I am wondering whether Google Dataflow can do something that is equivalent of like SQL
SELECT * FROM A INNER JOIN B ON A.a = B.b **LIMIT 1000**
I know that Dataflow has very standard programming paradigm to do join. However, the part I am interested in. is this LIMIT 1000
. Since I don't need all of the joined result but only any 1000 of them. I am wondering whether I can utilize this use case to speed up my job (assuming the join are between very expansive tables and will produce very large result on a fully join)
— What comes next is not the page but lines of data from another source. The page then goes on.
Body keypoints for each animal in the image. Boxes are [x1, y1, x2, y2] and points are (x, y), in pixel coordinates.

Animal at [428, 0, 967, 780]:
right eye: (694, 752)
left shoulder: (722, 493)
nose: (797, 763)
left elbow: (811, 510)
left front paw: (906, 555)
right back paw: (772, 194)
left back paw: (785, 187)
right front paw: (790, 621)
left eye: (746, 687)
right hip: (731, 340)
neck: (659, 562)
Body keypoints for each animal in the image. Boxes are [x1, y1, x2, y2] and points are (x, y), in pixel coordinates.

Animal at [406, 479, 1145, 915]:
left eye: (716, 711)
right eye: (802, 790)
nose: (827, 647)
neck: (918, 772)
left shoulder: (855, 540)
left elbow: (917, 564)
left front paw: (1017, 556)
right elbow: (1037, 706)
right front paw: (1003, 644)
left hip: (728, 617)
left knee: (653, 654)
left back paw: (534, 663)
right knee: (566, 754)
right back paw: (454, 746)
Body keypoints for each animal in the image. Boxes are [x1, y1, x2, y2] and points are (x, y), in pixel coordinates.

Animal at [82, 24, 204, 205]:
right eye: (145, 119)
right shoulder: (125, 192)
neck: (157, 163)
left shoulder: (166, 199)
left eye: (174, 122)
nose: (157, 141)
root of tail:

So I assume that a very naive way to achieve the above SQL result is some template code as follows:
PCollection A = ...
PCollection B = ...
PCollection result = KeyedPCollectionTuple.of(ATag, A).and(BTag, B)
.apply(CoGroupByKey.create())
.apply(ParDo.of(new DoFn<KV<...,CoGbkResult>, ...>() {
})
.apply(Sample.any(1000))
However my concern is that how is this Sample
transformation hooking up with ParDo
internally handled by dataflow. Will dataflow able to optimize in the way that it will stop processing join as long as it know it will definitely have enough output? Or there is simply no optimization in this use case that dataflow will just compute the full join result and then select 1000 from the result? (In this way, Sample
transform is will only be an overhead)
Or long question short, it is possible for me to utilize this use case to do partial join in dataflow?
EDIT:
Or in essentially, I am wondering does Sample.any()
transform will able to hint any optimization to upstream PCollection? For example if I do
pipeline.apply(TextTO.Read.from("gs://path/to/my/file*"))
.apply(Sample.any(N))
Will dataflow first load all data in and then select N or will it able to take advantage of Sample.any()
and do some optimization and prune out some useless read.
Currently neither Cloud Dataflow, nor any of the other Apache Beam runners (as far as I'm aware) implement such an optimization.